Here is a interesting situation. 3x Node via yugabyted.
3 Nodes, 3 T-Servers, 3 T-Masters
All 3 are working correctly.
2 Nodes, 2 T-Servers, 2 T-Masters
We took down node3 for a day. Ui sees that node 3 is down, everything keeps working. Great.
3 Nodes, 3 T-Servers, 2 T-Masters
We start node3 again with the same cli command. We see TServer is online, and the UI reports all 3 Nodes are active on the main page. Our tables are synced and all active. Great …
But, the 3th master did not go online and shows up as red in the nodes listing.
We check the :7000 port, nothing. We go to alive node :7000 and check.
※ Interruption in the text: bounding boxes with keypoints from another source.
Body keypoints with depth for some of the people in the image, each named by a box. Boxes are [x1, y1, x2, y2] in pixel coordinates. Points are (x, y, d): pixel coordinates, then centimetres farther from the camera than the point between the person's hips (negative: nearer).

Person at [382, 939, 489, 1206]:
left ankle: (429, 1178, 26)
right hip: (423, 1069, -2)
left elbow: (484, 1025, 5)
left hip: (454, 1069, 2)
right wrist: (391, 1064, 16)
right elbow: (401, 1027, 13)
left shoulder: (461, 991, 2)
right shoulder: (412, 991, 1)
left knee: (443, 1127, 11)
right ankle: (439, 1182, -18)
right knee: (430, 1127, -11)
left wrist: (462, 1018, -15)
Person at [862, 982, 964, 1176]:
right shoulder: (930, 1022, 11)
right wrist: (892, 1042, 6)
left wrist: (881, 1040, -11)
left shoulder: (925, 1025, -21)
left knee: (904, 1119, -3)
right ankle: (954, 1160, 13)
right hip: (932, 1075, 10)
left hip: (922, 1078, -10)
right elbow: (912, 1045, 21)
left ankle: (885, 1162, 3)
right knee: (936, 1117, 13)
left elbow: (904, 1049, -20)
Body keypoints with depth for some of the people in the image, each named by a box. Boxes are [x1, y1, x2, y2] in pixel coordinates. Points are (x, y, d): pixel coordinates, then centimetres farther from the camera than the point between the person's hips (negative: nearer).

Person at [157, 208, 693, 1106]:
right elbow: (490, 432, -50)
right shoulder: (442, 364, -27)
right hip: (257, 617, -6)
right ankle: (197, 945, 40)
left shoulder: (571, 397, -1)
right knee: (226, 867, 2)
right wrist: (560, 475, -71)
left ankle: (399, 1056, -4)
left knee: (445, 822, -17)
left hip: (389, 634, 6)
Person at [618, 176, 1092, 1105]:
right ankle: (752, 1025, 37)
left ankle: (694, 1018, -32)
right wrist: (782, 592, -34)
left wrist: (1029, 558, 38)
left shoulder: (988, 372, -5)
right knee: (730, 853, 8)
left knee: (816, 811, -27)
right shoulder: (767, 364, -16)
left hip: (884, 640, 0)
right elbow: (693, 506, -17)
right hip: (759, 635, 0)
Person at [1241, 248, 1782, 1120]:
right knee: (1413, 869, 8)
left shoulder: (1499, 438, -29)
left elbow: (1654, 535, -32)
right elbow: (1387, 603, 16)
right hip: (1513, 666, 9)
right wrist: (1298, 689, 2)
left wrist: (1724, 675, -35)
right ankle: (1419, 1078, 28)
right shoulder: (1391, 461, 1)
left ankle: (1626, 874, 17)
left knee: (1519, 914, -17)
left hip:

xxx.xxx.xxx.xxx:7100 UNKNOWN_ROLE ERROR: Timed out (yb/rpc/outbound_call.cc:647): Unable to get registration information for peer ([xxx.xxx.xxx.xxx:7100]) id (8287ba4d41ad4d2c96729b1f1c3dcb6a): GetMasterRegistration RPC (request call id 1265511) to xxx.xxx.xxx.xxx:7100 timed out after 1.500s
Yep … she is down Captain.
3 Nodes, 3 T-Servers, 2 T-Masters
We waited a night, assuming there may be some timeout / retry mechanic every 1500s. We checked the next day. Still down.
3 Nodes, 3 T-Servers, 2 T-Masters
We take down node 3 again, and start it up before the UI detects node3 is down. Same as before, T-server is online, T-master is down.
3 Nodes, 3 T-Servers, 3 T-Masters
We take down node 3 again, and wait until the UI shows that we are down to 2 nodes. Start the node 3 again … drumroll … T-server and T-master are showing in the node listing.
Its a bit odd. We also checked the firewall and port 7100 was open as before between the nodes.
A improvement to the interface:
Please also add the T-Master status to the main UI, because its now very easy to be down to 2 T-Masters, without you realizing that your system is critical (one more and your system goes down). If you do not check the nodes status.
So if you did any maintenance assuming you had 3 T-Master up, restarted a live (2/3) T-Master Server/VPS, and you just took down your entire DB. Oeps …
Also if possible, expose more of the 7000 / 9000 UI’s directly via the yugabyted interface. Its a bit clumsy to have 3 different interfaces going on.